### QUOTED TEXT:
## BEGIN

DRAM speed capped to 4266 MT/s on O6?

CIX has responded that due to microarchitecture limitation, the CPU cannot fully saturated the bandwidth of the memory bus. Full bandwidth can be achieved when coprocessors are also being stressed. They have provided some instruction to test this with CPU and GPU.

We will verify their solution first before providing instructions.

2 Likes

Thank you for the feedback! That’s quite sad because if so, it means it’s pointless to use LPDDR5 on this device, as LPDDR4X already reaches saturation, and your latest changes to switch from 2750 to 3000 have absolutely no effect :frowning:

2 Likes

I’d imagine that anything directly connecting to the memory bus that supports DMA can benefit from the additional bandwidth, for example external GPU.

1 Like

Maybe. Regardless it’s a bit sad to lose 33% of the expected bandwidth when it can be used efficiently. That said, once they release docs and full source, maybe others will have ideas about things to try to improve the situation, because often such architectural limitations are mostly a tradeoff between different use cases.

1 Like

Just thinking, I’m still having doubts about this. The reason is that when there are limitations somewhere, at least other areas improvements still benefit a little bit (by reducing the cache line fetch time etc), and the curve shouldn’t look like a straight line followed by an immediate plateau. It should normally present a curve around the inflexion point where there are still small improvements that allow to get closer to the internal limit without ever reaching it. Thus I’m suspecting that CIX is just focusing on some known limitations and not necessarily on what is observed. That’s normal to know that a CPU can never use the full DRAM bandwidth, but that’s not the point here, we’re seeing only 40% of the theoretical one. Also, if the limit is due to “internal architectural limitations”, it must still be tied to the frequency of something, be it the core frequency (but here different cores have different frequencies), the DMC frequency, the DDR speed, maybe an internal bus speed, etc. Where is that limitation supposed to happen given that neither CPU cores nor the DDR frequency are involved ? I’m more than willing to have an open (or private if they prefer) discussion with CIX engineers and discussing test methods as well, but I’m still having the feeling that there is some confusion here and that the limit is much lower than what the “internal limitations” should permit.

## END

### REQUIRED TASK A:
Answer these questions from the DRAM speed thread:
(i) According to CIX, under what condition can full bandwidth be achieved?
(ii) Which speed change does the second post say has absolutely no effect?
(iii) What share of the theoretical bandwidth does the last post say is being seen?
### REQUIRED TASK B:
Reproduce the passage of the DRAM speed thread starting with "Thank you for" and going on through "example external GPU.".

### DATA BLOCK:
## BEGIN

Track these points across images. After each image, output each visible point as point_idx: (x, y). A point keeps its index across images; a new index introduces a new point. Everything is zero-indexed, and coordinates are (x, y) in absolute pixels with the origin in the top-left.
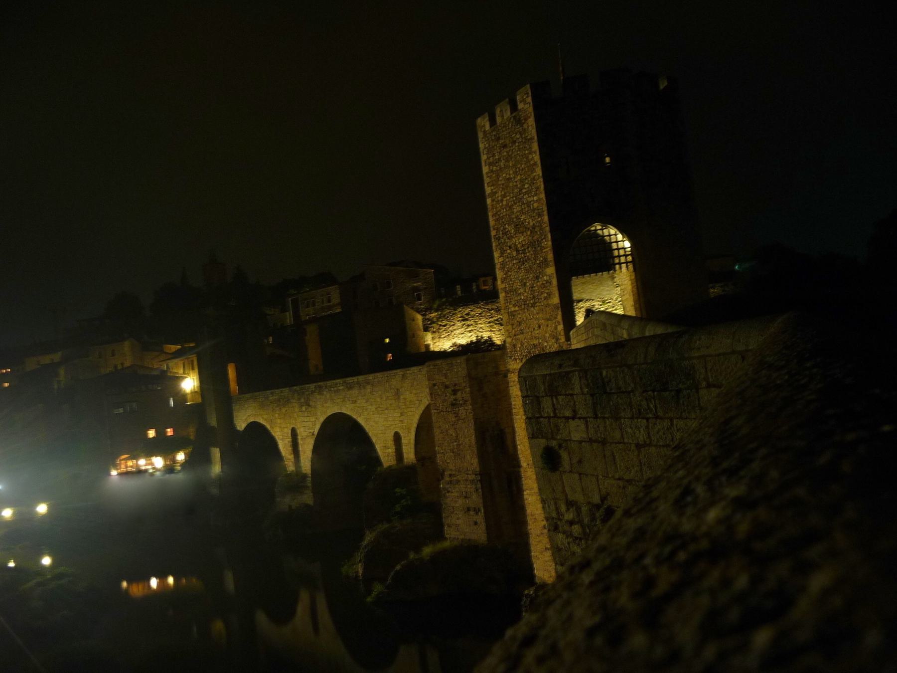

## END

### OUTPUT A:
(i) When coprocessors are also being stressed.
(ii) The switch from 2750 to 3000.
(iii) Only 40%.

### OUTPUT B:
Thank you for the feedback! That’s quite sad because if so, it means it’s pointless to use LPDDR5 on this device, as LPDDR4X already reaches saturation, and your latest changes to switch from 2750 to 3000 have absolutely no effect :frowning:

2 Likes

I’d imagine that anything directly connecting to the memory bus that supports DMA can benefit from the additional bandwidth, for example external GPU.